“Se a estrutura corporal e o temperamento estão relacionados, como qualquer pessoa que estuda a natureza humana consegue determinar, então a questão revela-se: É possível mudar o carácter de um indivíduo sem alguma alteração na estrutura corporal e na sua motilidade funcional?”
Alexander Lowen, A Linguagem do Corpo

O nosso corpo não reflete apenas passivamente o estado do nosso carácter, ele também o molda ativamente. Podemos mudar quem somos, mudando a forma como nos seguramos, nos movemos e alimentamos o nosso corpo e neste ensaio tentarei explorar algumas técnicas que aproveitam o poder desta abordagem ascendente ao desenvolvimento do carácter.

Para começar, precisamos de abordar brevemente a importância dos fundamentos da saúde corporal – nomeadamente o exercício, a alimentação e a respiração. Sem exercício físico consistente e uma dieta saudável, o estado do nosso corpo permanecerá sempre abaixo do limiar do seu potencial. A importância destes dois primeiros fundamentos é de conhecimento comum, mas o que se revela talvez como mais fundamental de todos os fundamentos enumerados, seja mesmo a nossa respiração, afigurando-se uma área à qual poucos prestam séria atenção. A forma adequada de respirar depende da situação naturalmente, mas uma regra simples e poderosa é respirar mais pelo nariz, menos pela boca, e para dentro da barriga em vez do peito. Respirar desta forma é uma forma simples de mudança que pode trazer enormes dividendos, uma vez que os ritmos da nossa respiração influenciam grandemente a forma como nos sentimos, tanto mental como fisicamente.

Mas estes fundamentos não serão o foco deste ensaio, uma vez que existem amplos recursos que cobrem todos estes três domínios. Em vez disso, vamos concentrar-nos em duas práticas poderosas que abordam duas deficiências que impedem muitos de nós de alcançar o tipo de corpo que pode dar origem a um carácter engrandecedor. A primeira destas deficiências é uma fraca ligação ao nosso corpo e uma consolidação insuficiente à terra sob os nossos pés. Isto está a impedir a nossa capacidade de agir com a agressão natural que a vida exige. A segunda deficiência é uma falta de conforto dentro da nossa própria pele e isto é responsável pela incapacidade de tantos de nós de nos movermos com a espontaneidade, coordenação e graça geral que significa a saúde corporal.

Itens fornecidos:

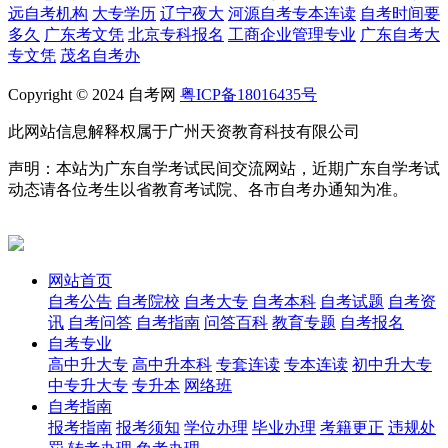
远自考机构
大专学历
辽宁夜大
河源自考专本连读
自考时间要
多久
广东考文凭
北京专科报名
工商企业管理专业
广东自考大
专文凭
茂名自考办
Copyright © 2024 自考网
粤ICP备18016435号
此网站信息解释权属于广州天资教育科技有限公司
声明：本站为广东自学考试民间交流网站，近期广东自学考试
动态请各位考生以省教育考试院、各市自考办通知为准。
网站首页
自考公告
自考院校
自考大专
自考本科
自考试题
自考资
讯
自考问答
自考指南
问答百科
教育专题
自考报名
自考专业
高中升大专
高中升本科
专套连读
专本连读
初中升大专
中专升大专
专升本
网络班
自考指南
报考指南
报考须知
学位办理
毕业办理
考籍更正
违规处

---

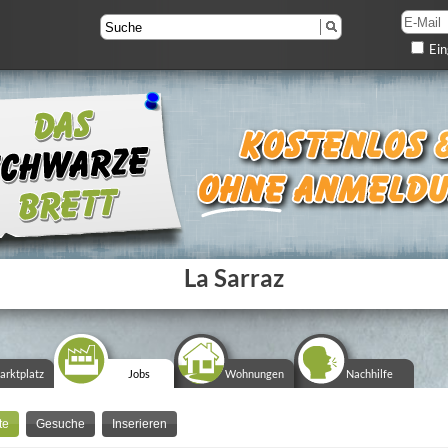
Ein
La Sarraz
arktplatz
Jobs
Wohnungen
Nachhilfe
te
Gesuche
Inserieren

Tarefas do exercício:
a) Reproduza o trecho do texto sobre corpo e carácter que vai de "Alexander Lowen, A" a "desenvolvimento do carácter.".
b) No texto sobre corpo e carácter, qual é a regra simples e poderosa apresentada para respirar?

Respostas da atividade:
a)
Alexander Lowen, A Linguagem do Corpo

O nosso corpo não reflete apenas passivamente o estado do nosso carácter, ele também o molda ativamente. Podemos mudar quem somos, mudando a forma como nos seguramos, nos movemos e alimentamos o nosso corpo e neste ensaio tentarei explorar algumas técnicas que aproveitam o poder desta abordagem ascendente ao desenvolvimento do carácter.

b) Respirar mais pelo nariz, menos pela boca, e para dentro da barriga em vez do peito.